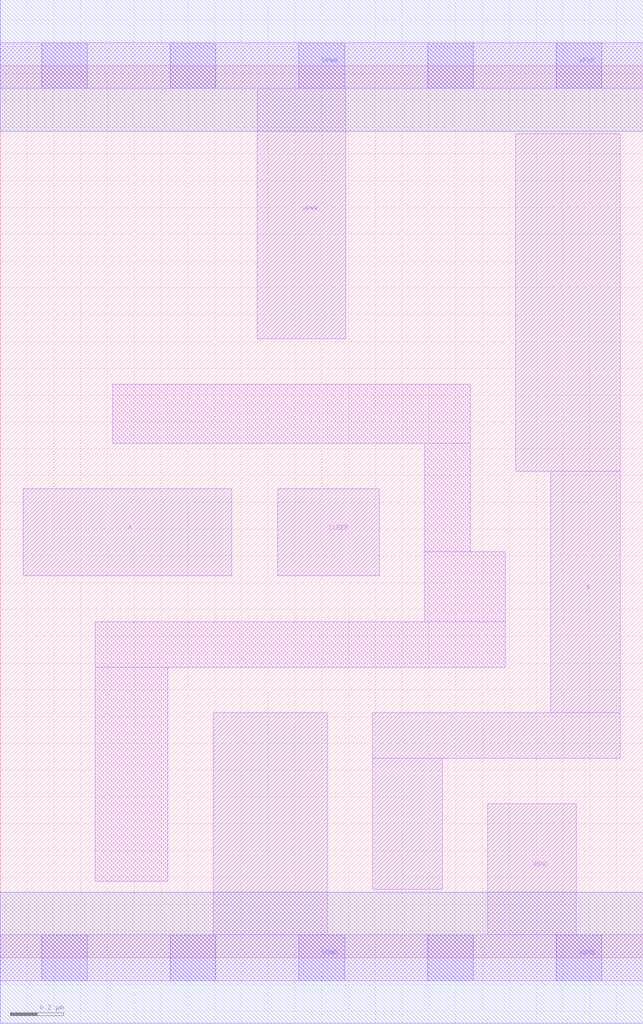
<source format=lef>
# Copyright 2020 The SkyWater PDK Authors
#
# Licensed under the Apache License, Version 2.0 (the "License");
# you may not use this file except in compliance with the License.
# You may obtain a copy of the License at
#
#     https://www.apache.org/licenses/LICENSE-2.0
#
# Unless required by applicable law or agreed to in writing, software
# distributed under the License is distributed on an "AS IS" BASIS,
# WITHOUT WARRANTIES OR CONDITIONS OF ANY KIND, either express or implied.
# See the License for the specific language governing permissions and
# limitations under the License.
#
# SPDX-License-Identifier: Apache-2.0

VERSION 5.7 ;
  NAMESCASESENSITIVE ON ;
  NOWIREEXTENSIONATPIN ON ;
  DIVIDERCHAR "/" ;
  BUSBITCHARS "[]" ;
UNITS
  DATABASE MICRONS 200 ;
END UNITS
MACRO sky130_fd_sc_lp__isobufsrc_1
  CLASS CORE ;
  SOURCE USER ;
  FOREIGN sky130_fd_sc_lp__isobufsrc_1 ;
  ORIGIN  0.000000  0.000000 ;
  SIZE  2.400000 BY  3.330000 ;
  SYMMETRY X Y ;
  SITE unit ;
  PIN A
    ANTENNAGATEAREA  0.126000 ;
    DIRECTION INPUT ;
    USE SIGNAL ;
    PORT
      LAYER li1 ;
        RECT 0.085000 1.425000 0.865000 1.750000 ;
    END
  END A
  PIN SLEEP
    ANTENNAGATEAREA  0.315000 ;
    DIRECTION INPUT ;
    USE SIGNAL ;
    PORT
      LAYER li1 ;
        RECT 1.035000 1.425000 1.415000 1.750000 ;
    END
  END SLEEP
  PIN X
    ANTENNADIFFAREA  0.852600 ;
    DIRECTION OUTPUT ;
    USE SIGNAL ;
    PORT
      LAYER li1 ;
        RECT 1.390000 0.255000 1.650000 0.745000 ;
        RECT 1.390000 0.745000 2.315000 0.915000 ;
        RECT 1.925000 1.815000 2.315000 3.075000 ;
        RECT 2.055000 0.915000 2.315000 1.815000 ;
    END
  END X
  PIN VGND
    DIRECTION INOUT ;
    USE GROUND ;
    PORT
      LAYER li1 ;
        RECT 0.000000 -0.085000 2.400000 0.085000 ;
        RECT 0.795000  0.085000 1.220000 0.915000 ;
        RECT 1.820000  0.085000 2.150000 0.575000 ;
      LAYER mcon ;
        RECT 0.155000 -0.085000 0.325000 0.085000 ;
        RECT 0.635000 -0.085000 0.805000 0.085000 ;
        RECT 1.115000 -0.085000 1.285000 0.085000 ;
        RECT 1.595000 -0.085000 1.765000 0.085000 ;
        RECT 2.075000 -0.085000 2.245000 0.085000 ;
      LAYER met1 ;
        RECT 0.000000 -0.245000 2.400000 0.245000 ;
    END
  END VGND
  PIN VPWR
    DIRECTION INOUT ;
    USE POWER ;
    PORT
      LAYER li1 ;
        RECT 0.000000 3.245000 2.400000 3.415000 ;
        RECT 0.960000 2.310000 1.290000 3.245000 ;
      LAYER mcon ;
        RECT 0.155000 3.245000 0.325000 3.415000 ;
        RECT 0.635000 3.245000 0.805000 3.415000 ;
        RECT 1.115000 3.245000 1.285000 3.415000 ;
        RECT 1.595000 3.245000 1.765000 3.415000 ;
        RECT 2.075000 3.245000 2.245000 3.415000 ;
      LAYER met1 ;
        RECT 0.000000 3.085000 2.400000 3.575000 ;
    END
  END VPWR
  OBS
    LAYER li1 ;
      RECT 0.355000 0.285000 0.625000 1.085000 ;
      RECT 0.355000 1.085000 1.885000 1.255000 ;
      RECT 0.420000 1.920000 1.755000 2.140000 ;
      RECT 1.585000 1.255000 1.885000 1.515000 ;
      RECT 1.585000 1.515000 1.755000 1.920000 ;
  END
END sky130_fd_sc_lp__isobufsrc_1

</source>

**YOUR OBJECTIVE:**
What belongs in the answer is each line above, reproduced exactly, and no picture.

**TASK OUTPUT:**
<source format=lef>
# Copyright 2020 The SkyWater PDK Authors
#
# Licensed under the Apache License, Version 2.0 (the "License");
# you may not use this file except in compliance with the License.
# You may obtain a copy of the License at
#
#     https://www.apache.org/licenses/LICENSE-2.0
#
# Unless required by applicable law or agreed to in writing, software
# distributed under the License is distributed on an "AS IS" BASIS,
# WITHOUT WARRANTIES OR CONDITIONS OF ANY KIND, either express or implied.
# See the License for the specific language governing permissions and
# limitations under the License.
#
# SPDX-License-Identifier: Apache-2.0

VERSION 5.7 ;
  NAMESCASESENSITIVE ON ;
  NOWIREEXTENSIONATPIN ON ;
  DIVIDERCHAR "/" ;
  BUSBITCHARS "[]" ;
UNITS
  DATABASE MICRONS 200 ;
END UNITS
MACRO sky130_fd_sc_lp__isobufsrc_1
  CLASS CORE ;
  SOURCE USER ;
  FOREIGN sky130_fd_sc_lp__isobufsrc_1 ;
  ORIGIN  0.000000  0.000000 ;
  SIZE  2.400000 BY  3.330000 ;
  SYMMETRY X Y ;
  SITE unit ;
  PIN A
    ANTENNAGATEAREA  0.126000 ;
    DIRECTION INPUT ;
    USE SIGNAL ;
    PORT
      LAYER li1 ;
        RECT 0.085000 1.425000 0.865000 1.750000 ;
    END
  END A
  PIN SLEEP
    ANTENNAGATEAREA  0.315000 ;
    DIRECTION INPUT ;
    USE SIGNAL ;
    PORT
      LAYER li1 ;
        RECT 1.035000 1.425000 1.415000 1.750000 ;
    END
  END SLEEP
  PIN X
    ANTENNADIFFAREA  0.852600 ;
    DIRECTION OUTPUT ;
    USE SIGNAL ;
    PORT
      LAYER li1 ;
        RECT 1.390000 0.255000 1.650000 0.745000 ;
        RECT 1.390000 0.745000 2.315000 0.915000 ;
        RECT 1.925000 1.815000 2.315000 3.075000 ;
        RECT 2.055000 0.915000 2.315000 1.815000 ;
    END
  END X
  PIN VGND
    DIRECTION INOUT ;
    USE GROUND ;
    PORT
      LAYER li1 ;
        RECT 0.000000 -0.085000 2.400000 0.085000 ;
        RECT 0.795000  0.085000 1.220000 0.915000 ;
        RECT 1.820000  0.085000 2.150000 0.575000 ;
      LAYER mcon ;
        RECT 0.155000 -0.085000 0.325000 0.085000 ;
        RECT 0.635000 -0.085000 0.805000 0.085000 ;
        RECT 1.115000 -0.085000 1.285000 0.085000 ;
        RECT 1.595000 -0.085000 1.765000 0.085000 ;
        RECT 2.075000 -0.085000 2.245000 0.085000 ;
      LAYER met1 ;
        RECT 0.000000 -0.245000 2.400000 0.245000 ;
    END
  END VGND
  PIN VPWR
    DIRECTION INOUT ;
    USE POWER ;
    PORT
      LAYER li1 ;
        RECT 0.000000 3.245000 2.400000 3.415000 ;
        RECT 0.960000 2.310000 1.290000 3.245000 ;
      LAYER mcon ;
        RECT 0.155000 3.245000 0.325000 3.415000 ;
        RECT 0.635000 3.245000 0.805000 3.415000 ;
        RECT 1.115000 3.245000 1.285000 3.415000 ;
        RECT 1.595000 3.245000 1.765000 3.415000 ;
        RECT 2.075000 3.245000 2.245000 3.415000 ;
      LAYER met1 ;
        RECT 0.000000 3.085000 2.400000 3.575000 ;
    END
  END VPWR
  OBS
    LAYER li1 ;
      RECT 0.355000 0.285000 0.625000 1.085000 ;
      RECT 0.355000 1.085000 1.885000 1.255000 ;
      RECT 0.420000 1.920000 1.755000 2.140000 ;
      RECT 1.585000 1.255000 1.885000 1.515000 ;
      RECT 1.585000 1.515000 1.755000 1.920000 ;
  END
END sky130_fd_sc_lp__isobufsrc_1

</source>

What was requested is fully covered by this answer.